There were no swastikas on that building three years ago, when I moved here. The first time I saw them was just before or right after our last presidential election. I have no way to know the amount of intent or awareness that went into the scrawling of the symbols, nor do I know who put them there.
Religion was always a hot button issue in my family. My dad’s parents were Jewish. My mom’s father was an avowed atheist and her mother was Catholic. This made for a rather tense mix as I was growing up. Dad got angry every year when I went Christmas caroling with the Girl Scouts. Mom said she was a Druid and the Christmas tree she always insisted on was there simply to honor the spirit of nature.
My parents and I used to argue (we called them “discussions”) about whether or not my sister and I were Jews. Mom would point out that in Israel we wouldn’t be considered Jewish because religious heritage in Israel is traced through the mother. Dad maintained there was something called an “ethnic Jew,” and even though we weren’t religious in any way, we were still Jews.

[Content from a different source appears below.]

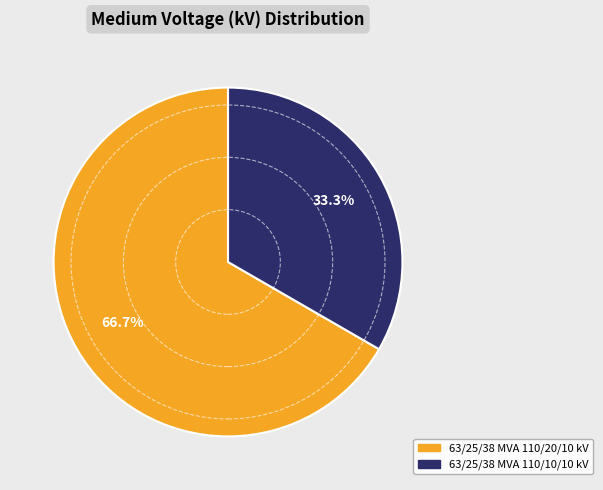

Which category has the smallest portion of the pie?

63/25/38 MVA 110/10/10 kV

I never understood this concept of Jewishness as ethnicity rather than religion until recently. What opened my eyes were the blatant displays of all sorts of bigotry coming from various wings of the Trump campaign and administration – and the implied permission it gives to bigots who would commit violence.
The news is shocking. People are shot in Kansas because they look Middle Eastern. Jewish cemeteries are vandalized in Philadelphia and St. Louis. Trump’s administration is attempting to ban Muslims from even entering our country.
Today, in this toxic stew of prejudice, I am a Jew. And every time I drive past the high school in my town, I see swastikas.